AIM OF THE EXERCISE = Give back the entries that follow exactly as written. Any picture gets left out.

DATASET ENTRIES: Begin

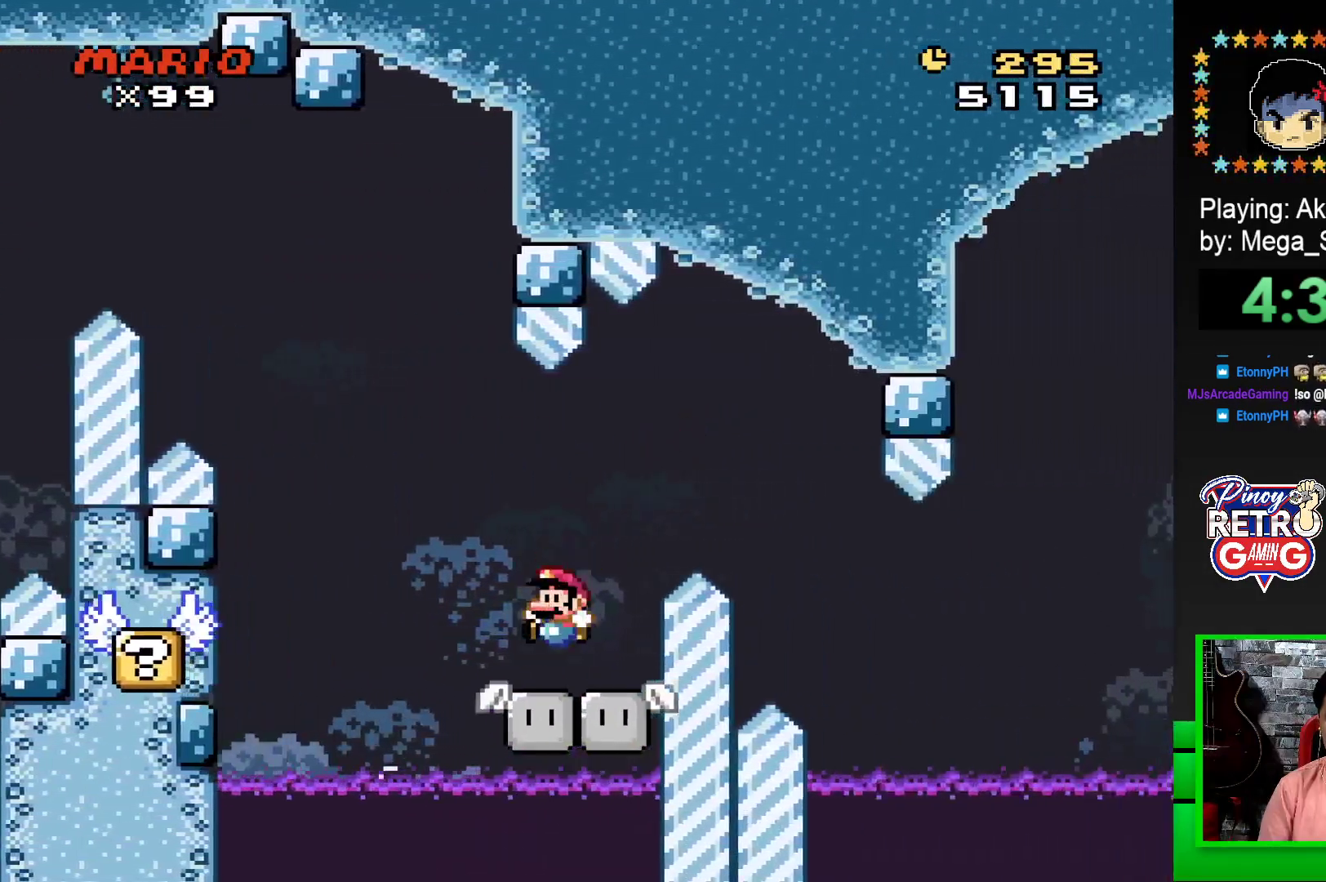
{"buttons": ["SQUARE"], "events": [[100, "DPAD_LEFT", "up"]]}
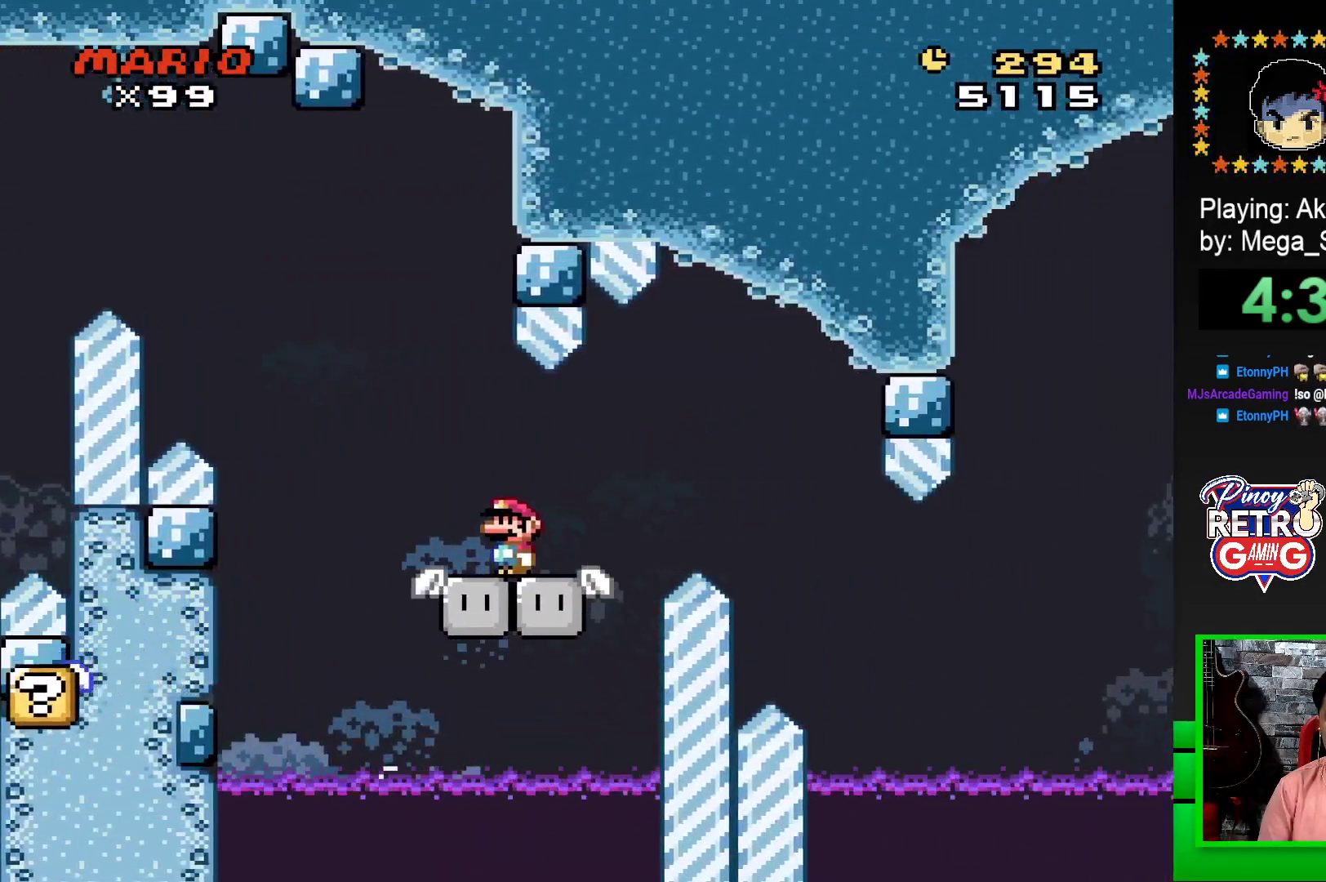
{"buttons": ["SQUARE", "DPAD_RIGHT"], "events": [[483, "DPAD_RIGHT", "down"]]}
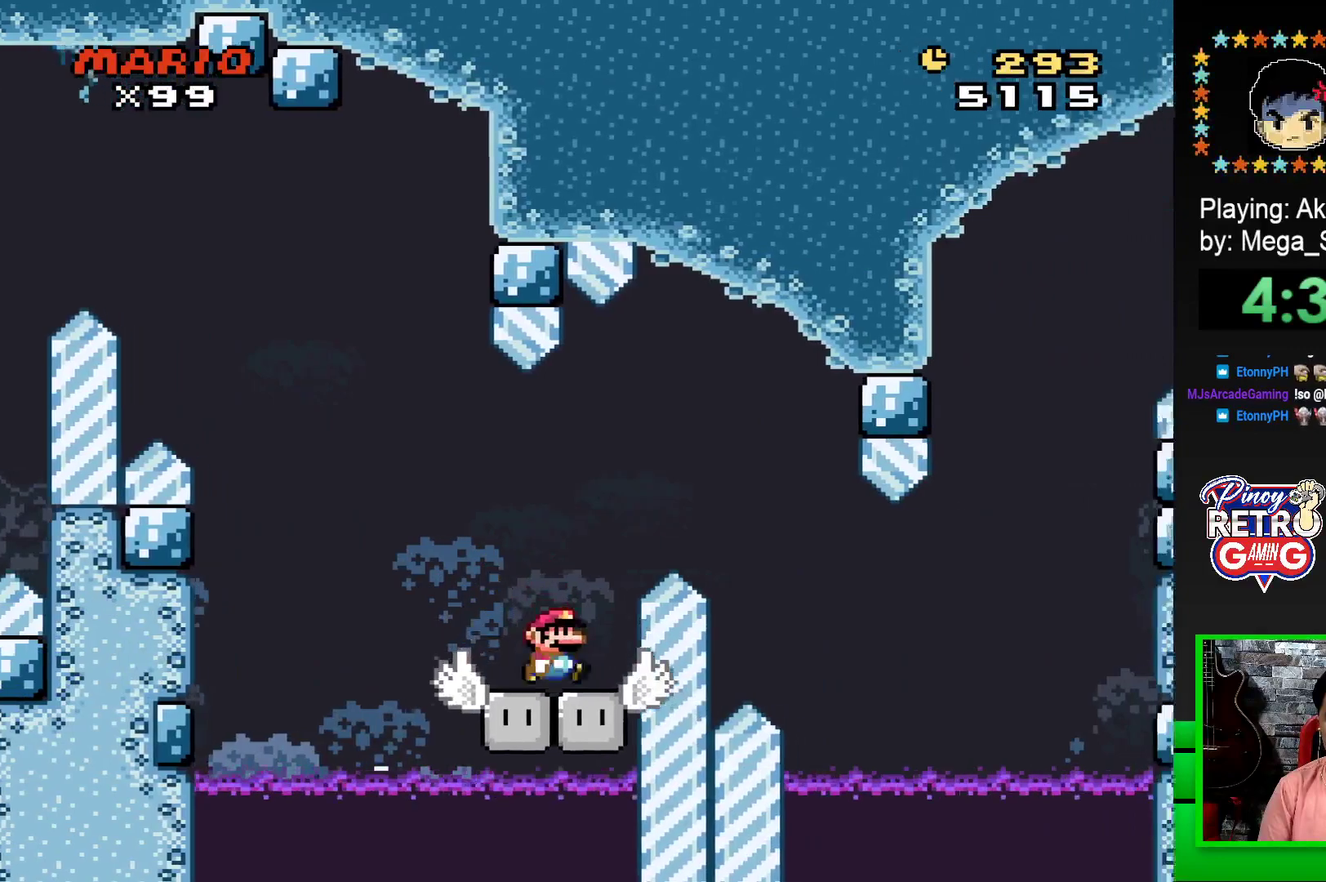
{"buttons": ["CROSS", "SQUARE", "DPAD_RIGHT"], "events": [[50, "CROSS", "down"], [183, "CROSS", "up"], [233, "SQUARE", "up"], [267, "SQUARE", "down"], [300, "CROSS", "down"]]}
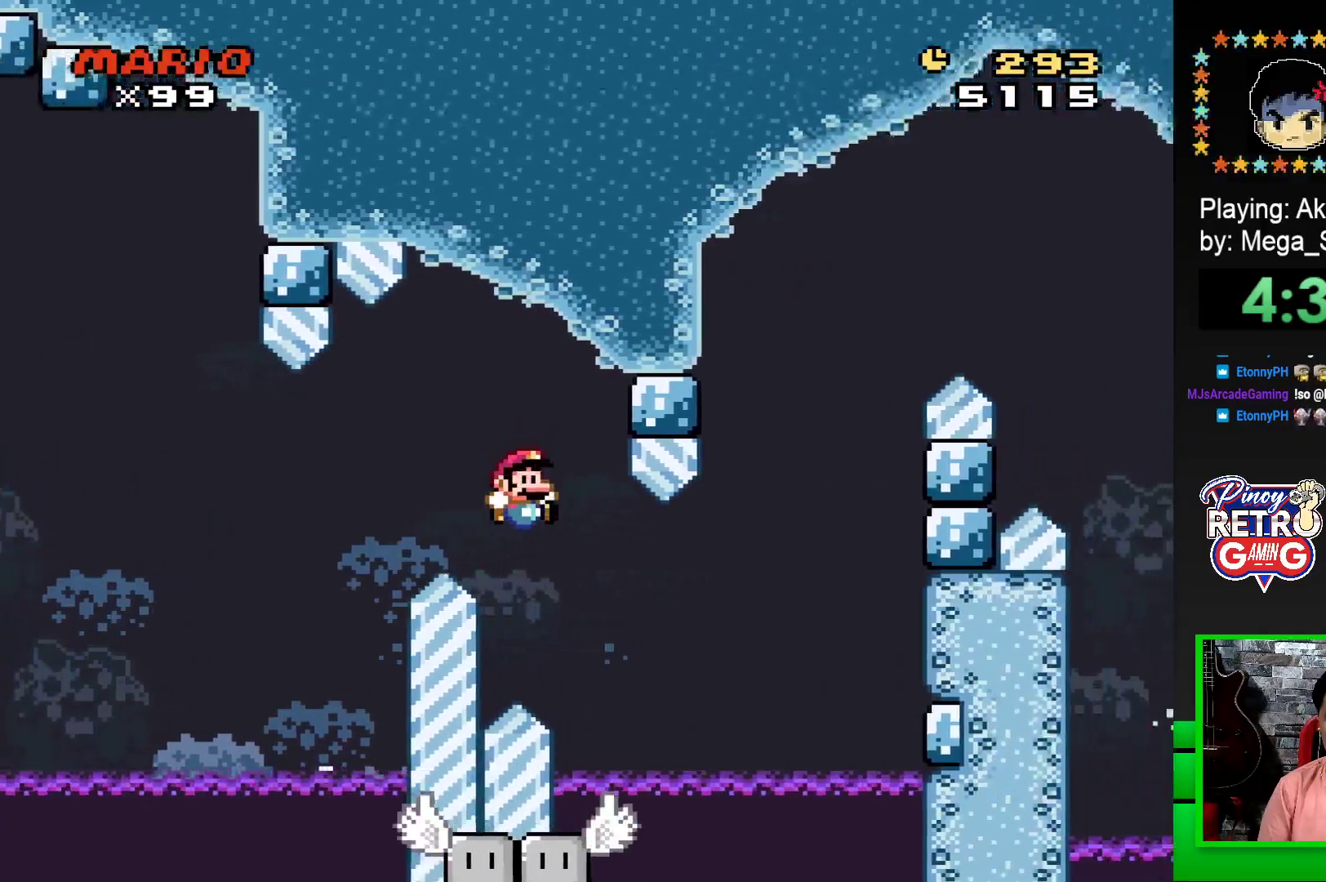
{"buttons": ["SQUARE", "DPAD_UP", "DPAD_RIGHT"]}
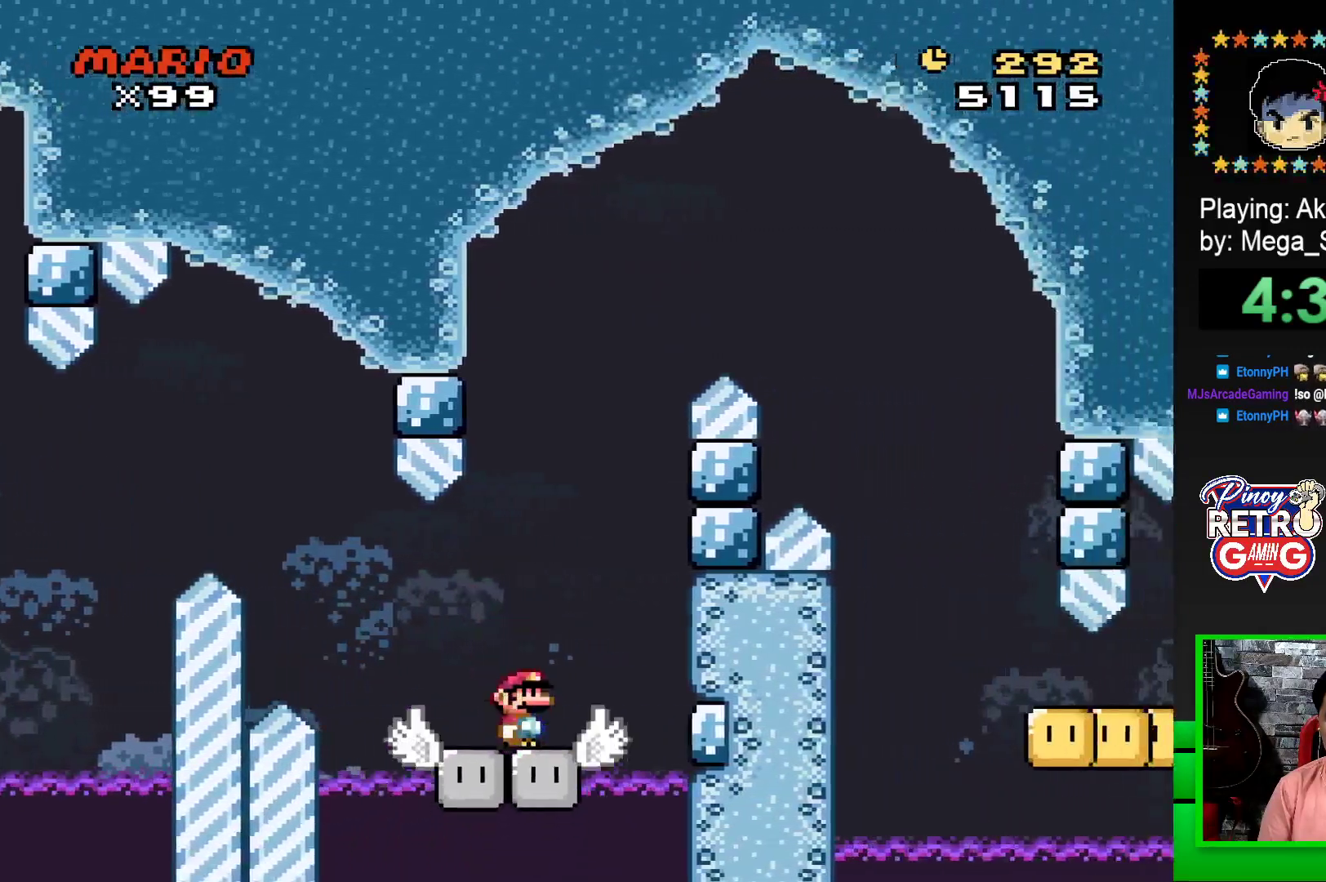
{"buttons": ["CROSS", "SQUARE", "DPAD_RIGHT"]}
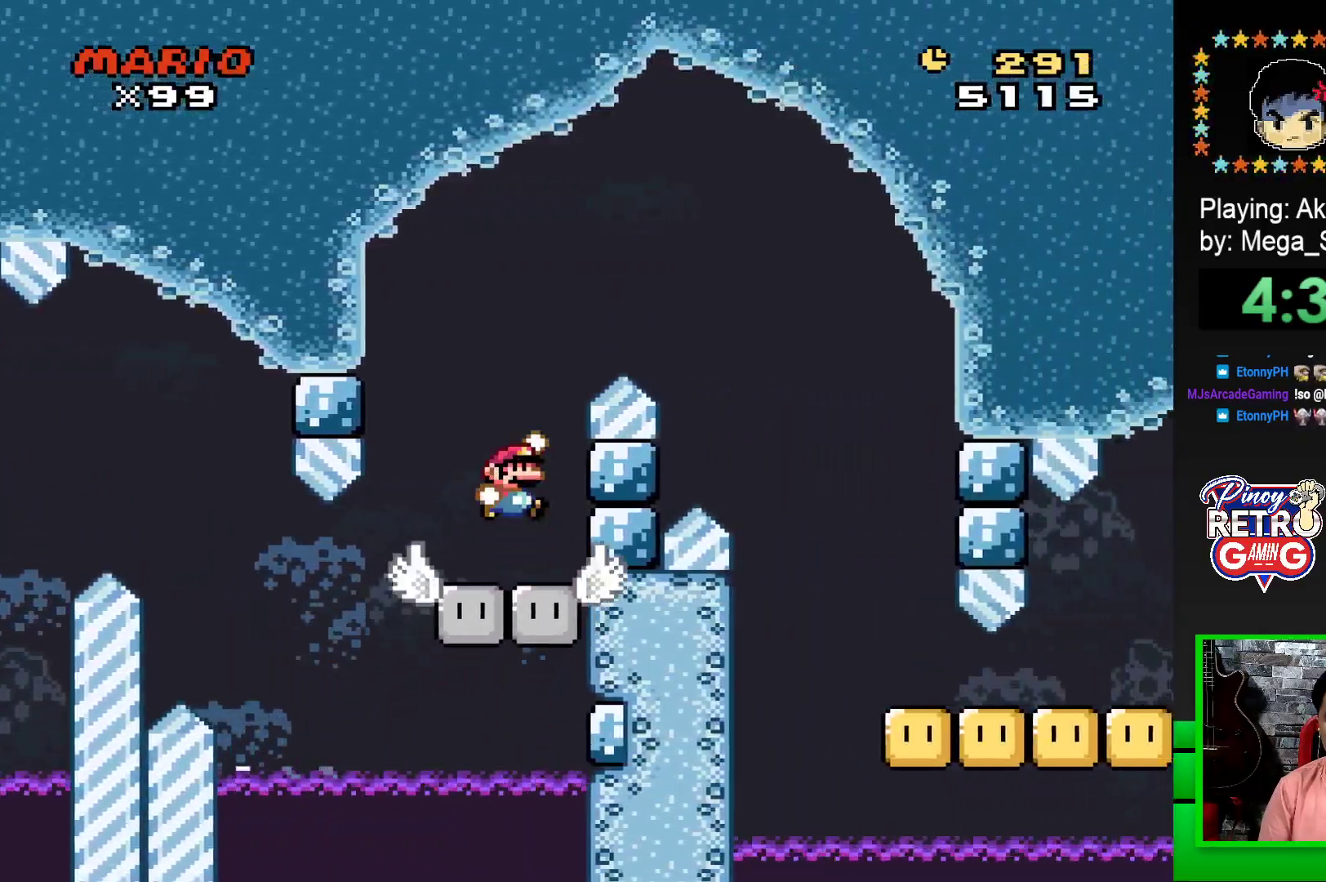
{"buttons": ["SQUARE", "DPAD_RIGHT"], "events": [[383, "CROSS", "up"]]}
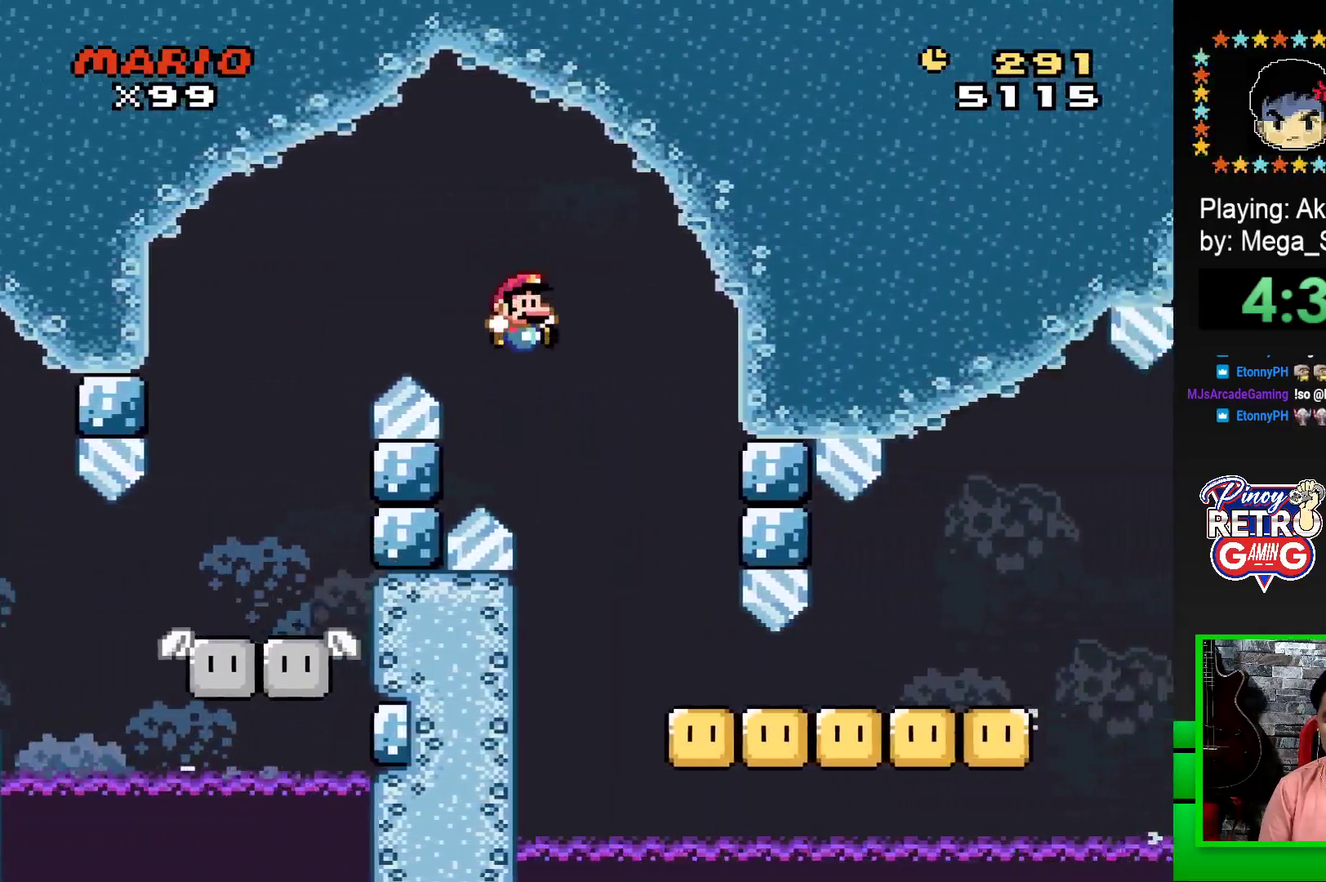
{"buttons": ["SQUARE", "DPAD_LEFT"], "events": [[67, "CROSS", "down"], [217, "CROSS", "up"], [333, "DPAD_RIGHT", "up"], [400, "DPAD_LEFT", "down"]]}
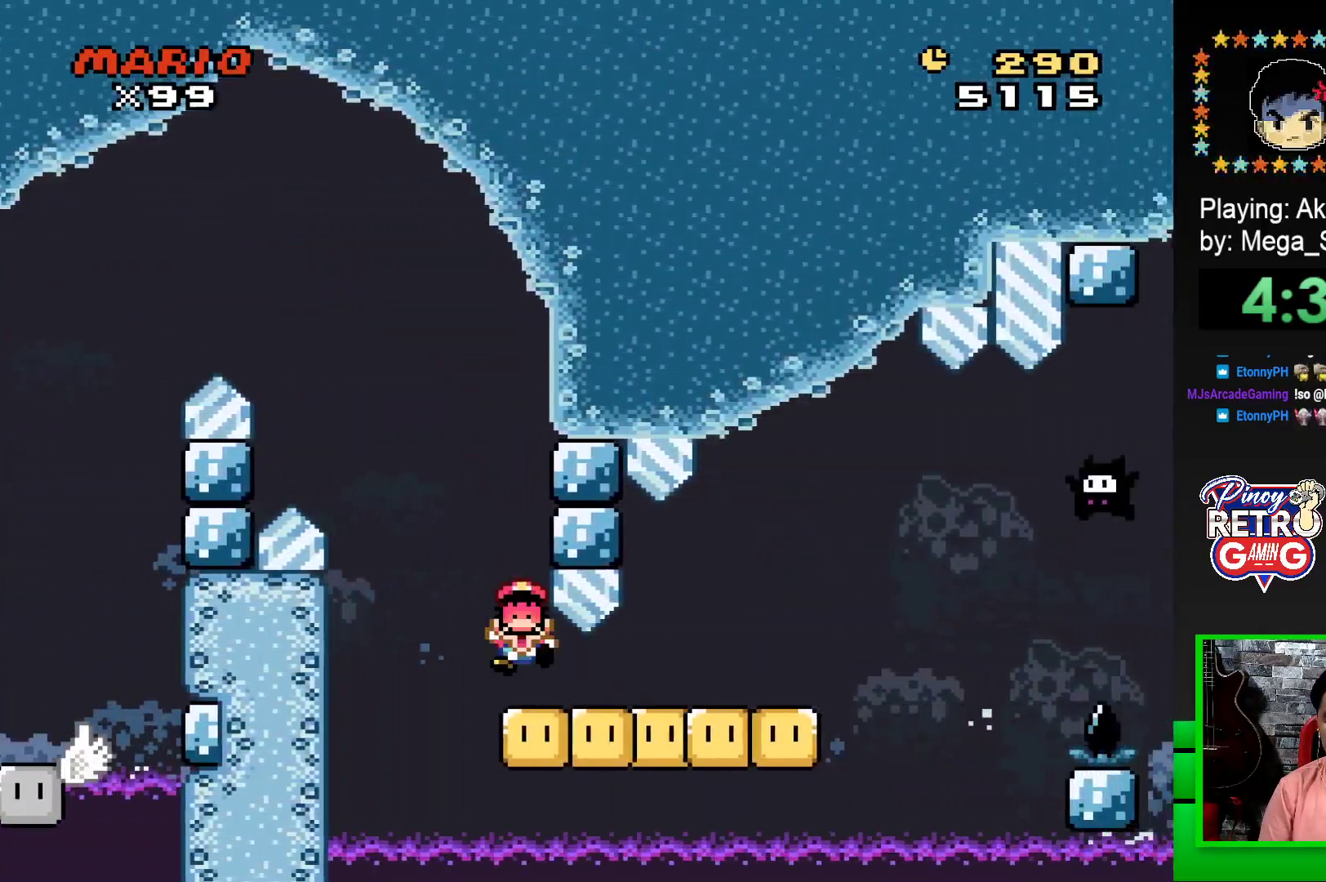
{"buttons": [], "events": [[50, "DPAD_LEFT", "up"], [233, "SQUARE", "up"], [383, "CROSS", "down"], [467, "CROSS", "up"]]}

DATASET ENTRIES: End

SOLUTION FOR THIS PROBLEM =
{"buttons": ["SQUARE"], "events": [[100, "DPAD_LEFT", "up"]]}
{"buttons": ["SQUARE", "DPAD_RIGHT"], "events": [[483, "DPAD_RIGHT", "down"]]}
{"buttons": ["CROSS", "SQUARE", "DPAD_RIGHT"], "events": [[50, "CROSS", "down"], [183, "CROSS", "up"], [233, "SQUARE", "up"], [267, "SQUARE", "down"], [300, "CROSS", "down"]]}
{"buttons": ["SQUARE", "DPAD_UP", "DPAD_RIGHT"]}
{"buttons": ["CROSS", "SQUARE", "DPAD_RIGHT"]}
{"buttons": ["SQUARE", "DPAD_RIGHT"], "events": [[383, "CROSS", "up"]]}
{"buttons": ["SQUARE", "DPAD_LEFT"], "events": [[67, "CROSS", "down"], [217, "CROSS", "up"], [333, "DPAD_RIGHT", "up"], [400, "DPAD_LEFT", "down"]]}
{"buttons": [], "events": [[50, "DPAD_LEFT", "up"], [233, "SQUARE", "up"], [383, "CROSS", "down"], [467, "CROSS", "up"]]}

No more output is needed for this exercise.